6:01 am on Jun 30, 2006 (gmt 0)

WebmasterWorld Senior Member 10+ Year Member Top Contributors Of The Month



Coopster, very nice! Impressive. I think i will keep your suggestion (time to practice the regular expressions).

Although I see no improvement on my case (small text up to 100 words, function is used once in page), it will do me good to experiment with the newly found knowledge.

Thanks again coopster

adni18

8:08 pm on Jun 30, 2006 (gmt 0)

WebmasterWorld Senior Member 10+ Year Member



Or (on the gramatically correct thing):

"The last few nights he had had had had a noticable difference."

the_nerd

9:46 pm on Jun 30, 2006 (gmt 0)

WebmasterWorld Senior Member 10+ Year Member



For once, German seems to be superiour to other languages:

wenn Robben hinter Robben robben, robben Robben Robben nach.

Can also be used with "Fliegen" and "Kugeln"

trillianjedi

8:18 am on Jul 8, 2006 (gmt 0)

WebmasterWorld Senior Member 10+ Year Member



Coopster - absolutely brilliant. And educational at the same too!

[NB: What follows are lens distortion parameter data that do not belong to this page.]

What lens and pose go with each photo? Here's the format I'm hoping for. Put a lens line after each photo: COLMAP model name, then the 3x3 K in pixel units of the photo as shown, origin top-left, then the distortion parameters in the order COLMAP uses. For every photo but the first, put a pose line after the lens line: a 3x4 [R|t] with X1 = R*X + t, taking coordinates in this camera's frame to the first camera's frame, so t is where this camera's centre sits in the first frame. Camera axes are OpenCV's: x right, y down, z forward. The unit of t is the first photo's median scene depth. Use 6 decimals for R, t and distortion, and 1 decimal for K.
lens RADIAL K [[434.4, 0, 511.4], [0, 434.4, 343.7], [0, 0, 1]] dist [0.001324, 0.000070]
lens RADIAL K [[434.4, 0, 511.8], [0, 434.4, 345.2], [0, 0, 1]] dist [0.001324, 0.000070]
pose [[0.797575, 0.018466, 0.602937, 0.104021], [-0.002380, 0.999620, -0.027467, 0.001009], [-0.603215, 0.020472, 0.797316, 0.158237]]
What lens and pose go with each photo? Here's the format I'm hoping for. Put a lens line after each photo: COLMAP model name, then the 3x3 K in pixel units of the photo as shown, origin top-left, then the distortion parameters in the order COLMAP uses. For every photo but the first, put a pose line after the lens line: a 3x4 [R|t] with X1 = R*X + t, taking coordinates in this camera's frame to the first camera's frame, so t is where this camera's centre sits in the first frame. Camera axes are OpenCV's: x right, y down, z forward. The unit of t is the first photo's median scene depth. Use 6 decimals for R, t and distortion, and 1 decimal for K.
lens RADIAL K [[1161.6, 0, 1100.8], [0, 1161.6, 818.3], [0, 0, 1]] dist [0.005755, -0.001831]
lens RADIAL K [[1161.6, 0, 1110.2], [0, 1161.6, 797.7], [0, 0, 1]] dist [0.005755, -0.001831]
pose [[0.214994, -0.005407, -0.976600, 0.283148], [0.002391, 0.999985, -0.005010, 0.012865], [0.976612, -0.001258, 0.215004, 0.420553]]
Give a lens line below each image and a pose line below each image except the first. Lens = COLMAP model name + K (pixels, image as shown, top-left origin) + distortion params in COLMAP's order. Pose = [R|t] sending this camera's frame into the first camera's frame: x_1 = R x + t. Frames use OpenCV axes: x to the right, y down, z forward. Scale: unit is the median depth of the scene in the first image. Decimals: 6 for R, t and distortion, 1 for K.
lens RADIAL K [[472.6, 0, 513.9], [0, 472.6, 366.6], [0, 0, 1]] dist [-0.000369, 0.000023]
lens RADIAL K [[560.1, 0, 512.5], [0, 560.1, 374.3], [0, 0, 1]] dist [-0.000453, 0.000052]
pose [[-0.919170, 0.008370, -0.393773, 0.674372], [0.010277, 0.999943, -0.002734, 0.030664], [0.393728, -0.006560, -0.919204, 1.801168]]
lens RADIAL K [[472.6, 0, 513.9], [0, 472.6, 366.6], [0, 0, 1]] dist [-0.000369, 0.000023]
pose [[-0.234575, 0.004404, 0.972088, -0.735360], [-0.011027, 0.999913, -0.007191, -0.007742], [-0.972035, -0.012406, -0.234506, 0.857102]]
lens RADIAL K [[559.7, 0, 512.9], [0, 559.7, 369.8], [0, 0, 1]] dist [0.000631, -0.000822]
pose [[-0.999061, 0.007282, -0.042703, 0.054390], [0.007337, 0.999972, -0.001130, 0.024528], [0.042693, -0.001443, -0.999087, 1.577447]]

Is there any way to use similar code to remove excessive punction? Like multiple exclamation marks and question marks for example?

TJ

coopster

7:14 pm on Jul 8, 2006 (gmt 0)

WebmasterWorld Administrator 10+ Year Member



Oh yes. We covered something similar to that one once too, took me a few minutes to find it though ...

Checking string for consecutive alpha numerics [webmasterworld.com]

You'll have to modify it to meet your needs -- let us know if you have any trouble.